WORK INSTRUCTION: Reproduce word for word the part of the speaker isolation text starting with "Stand and support" and going on through "as a result.".

DOCUMENT EXCERPT:
━━━━━━━━
A car’s suspension has a number of functions but one of them is to isolate the driver from bumps and irregularities in the road surface, to do this a suspension system consists of a spring and a damper (or shock absorber). The spring is selected on the basis of the weight it has to support and the damper stops it from bouncing up and down. Nowhere is there a car with steel spikes for suspension, some are very stiff but they still have the elements described above. This is because steel spikes offer no isolation whatsoever, in fact they do the opposite, they make a bond with the surface they are in contact with, like a nail in wood. Yet for decades we have been told that spikes provide isolation for loudspeakers, equipment racks, even pieces of equipment. While in fact what they do is block certain frequencies and enhance others, they ‘tune’ the energy that they transmit.
Stand and support makers try to tune them in such a way as to enhance the sound of equipment placed upon them. In the case of a loudspeaker energy travels both from the speaker into the floor that supports it and vice versa, from floor to speaker or stand. It’s a two way street in which certain modes within floor and speaker are excited, both the floor and the speaker cabinet vibrate and this vibration, while not obvious because it is at a lower level than the main signal, is being added to that signal and masks the quieter details. But because it’s similar in frequency to the signal you don’t notice it until it goes away. How do I know? Because I have been using Townshend Seismic Podiums under a variety of speakers for over a year now, and all of them have dramatically improved as a result.
Seismic Podiums are an evolution of the bases Townshend has been developing since the nineties, they isolate the speaker on damped springs. In this latest iteration those springs are adjustable for a range of weights and the platforms themselves come in variety of sizes to suit different loudspeakers. The isolation is provided by a spring inside rubber housing at each corner with the platform supported so that it is as close to the floor as possible. The rubber housing on each spring has an air hole in it to provide gradual damping and the top cap turns to increase/decrease tension in the spring to suit different weights of speaker. The ability to keep the speaker base low differentiates the Podium from its forebears, as does the damped treadplate support surface, which makes it very easy to locate a speaker of any size. Prior to the arrival of the Podiums I used Seismic Speaker Bars which operate in much the same way but have to be carefully positioned because there is no weight adjustment available, and they can’t be used with larger speakers unless you are very careful/have some assistance.
━━━━━━━━
RECORD SET:
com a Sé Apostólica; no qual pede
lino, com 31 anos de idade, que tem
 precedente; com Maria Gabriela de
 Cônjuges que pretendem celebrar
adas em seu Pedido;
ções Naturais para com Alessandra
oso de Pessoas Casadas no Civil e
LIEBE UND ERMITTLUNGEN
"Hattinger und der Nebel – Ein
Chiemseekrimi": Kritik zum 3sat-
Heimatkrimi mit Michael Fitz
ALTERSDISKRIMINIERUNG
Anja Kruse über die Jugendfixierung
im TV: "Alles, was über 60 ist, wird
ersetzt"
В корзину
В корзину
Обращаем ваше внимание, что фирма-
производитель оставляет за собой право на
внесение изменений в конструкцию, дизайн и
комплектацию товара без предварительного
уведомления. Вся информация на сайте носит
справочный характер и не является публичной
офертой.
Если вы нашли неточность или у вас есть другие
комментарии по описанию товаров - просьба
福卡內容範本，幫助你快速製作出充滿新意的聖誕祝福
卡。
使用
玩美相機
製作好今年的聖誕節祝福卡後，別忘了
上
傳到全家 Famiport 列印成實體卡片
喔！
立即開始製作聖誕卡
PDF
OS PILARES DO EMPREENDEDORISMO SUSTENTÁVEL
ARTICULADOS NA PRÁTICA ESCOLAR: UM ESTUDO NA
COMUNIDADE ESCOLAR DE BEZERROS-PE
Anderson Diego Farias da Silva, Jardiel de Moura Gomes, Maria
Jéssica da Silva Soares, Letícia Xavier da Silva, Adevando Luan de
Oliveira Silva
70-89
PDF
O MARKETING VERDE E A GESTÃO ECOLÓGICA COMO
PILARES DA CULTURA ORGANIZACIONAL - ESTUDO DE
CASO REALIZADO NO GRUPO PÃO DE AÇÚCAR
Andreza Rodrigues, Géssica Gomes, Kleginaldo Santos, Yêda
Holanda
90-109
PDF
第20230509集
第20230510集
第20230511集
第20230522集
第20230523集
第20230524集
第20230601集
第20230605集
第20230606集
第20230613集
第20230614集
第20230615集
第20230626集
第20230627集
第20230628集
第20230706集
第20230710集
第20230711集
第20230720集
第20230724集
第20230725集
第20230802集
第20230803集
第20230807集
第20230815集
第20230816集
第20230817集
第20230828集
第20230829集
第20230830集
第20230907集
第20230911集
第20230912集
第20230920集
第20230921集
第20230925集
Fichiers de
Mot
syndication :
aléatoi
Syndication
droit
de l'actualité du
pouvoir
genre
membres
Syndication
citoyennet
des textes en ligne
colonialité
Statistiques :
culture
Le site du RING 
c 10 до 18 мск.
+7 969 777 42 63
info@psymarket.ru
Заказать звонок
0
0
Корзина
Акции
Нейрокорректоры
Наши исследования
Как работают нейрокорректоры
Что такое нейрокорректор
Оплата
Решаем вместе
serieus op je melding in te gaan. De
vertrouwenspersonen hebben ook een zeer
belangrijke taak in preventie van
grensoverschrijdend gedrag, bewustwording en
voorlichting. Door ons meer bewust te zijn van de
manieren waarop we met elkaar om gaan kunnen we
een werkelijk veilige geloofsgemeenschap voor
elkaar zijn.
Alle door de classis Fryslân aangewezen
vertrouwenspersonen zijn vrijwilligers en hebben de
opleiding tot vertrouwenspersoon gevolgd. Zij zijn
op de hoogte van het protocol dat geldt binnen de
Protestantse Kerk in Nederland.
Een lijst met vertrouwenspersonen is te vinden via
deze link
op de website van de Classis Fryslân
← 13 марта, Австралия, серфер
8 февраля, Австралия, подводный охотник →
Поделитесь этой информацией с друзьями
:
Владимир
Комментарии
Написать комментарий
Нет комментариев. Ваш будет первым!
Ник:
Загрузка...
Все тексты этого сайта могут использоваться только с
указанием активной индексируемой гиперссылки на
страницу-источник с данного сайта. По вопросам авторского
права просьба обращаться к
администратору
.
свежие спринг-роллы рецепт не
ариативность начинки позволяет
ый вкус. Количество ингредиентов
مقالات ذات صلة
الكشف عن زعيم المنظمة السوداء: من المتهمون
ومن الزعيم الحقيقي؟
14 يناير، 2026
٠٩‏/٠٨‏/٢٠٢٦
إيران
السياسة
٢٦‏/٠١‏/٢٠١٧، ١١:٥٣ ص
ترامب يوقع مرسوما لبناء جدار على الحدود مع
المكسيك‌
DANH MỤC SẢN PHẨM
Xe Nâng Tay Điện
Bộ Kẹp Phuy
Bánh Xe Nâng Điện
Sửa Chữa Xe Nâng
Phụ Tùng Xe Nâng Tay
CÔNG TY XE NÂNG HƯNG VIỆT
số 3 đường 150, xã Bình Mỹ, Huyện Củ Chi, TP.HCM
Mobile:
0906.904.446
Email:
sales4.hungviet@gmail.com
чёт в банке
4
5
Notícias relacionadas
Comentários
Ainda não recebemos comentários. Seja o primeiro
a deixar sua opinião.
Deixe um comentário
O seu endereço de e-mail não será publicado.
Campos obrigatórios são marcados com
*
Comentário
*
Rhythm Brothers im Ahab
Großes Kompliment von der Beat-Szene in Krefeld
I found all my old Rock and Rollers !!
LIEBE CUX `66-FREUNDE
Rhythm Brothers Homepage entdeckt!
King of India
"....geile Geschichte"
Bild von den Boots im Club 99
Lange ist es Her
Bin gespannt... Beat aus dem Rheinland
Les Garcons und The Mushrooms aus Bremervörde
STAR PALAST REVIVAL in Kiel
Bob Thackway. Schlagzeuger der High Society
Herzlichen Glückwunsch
━━━━━━━━
YOUR RESPONSE:
Stand and support makers try to tune them in such a way as to enhance the sound of equipment placed upon them. In the case of a loudspeaker energy travels both from the speaker into the floor that supports it and vice versa, from floor to speaker or stand. It’s a two way street in which certain modes within floor and speaker are excited, both the floor and the speaker cabinet vibrate and this vibration, while not obvious because it is at a lower level than the main signal, is being added to that signal and masks the quieter details. But because it’s similar in frequency to the signal you don’t notice it until it goes away. How do I know? Because I have been using Townshend Seismic Podiums under a variety of speakers for over a year now, and all of them have dramatically improved as a result.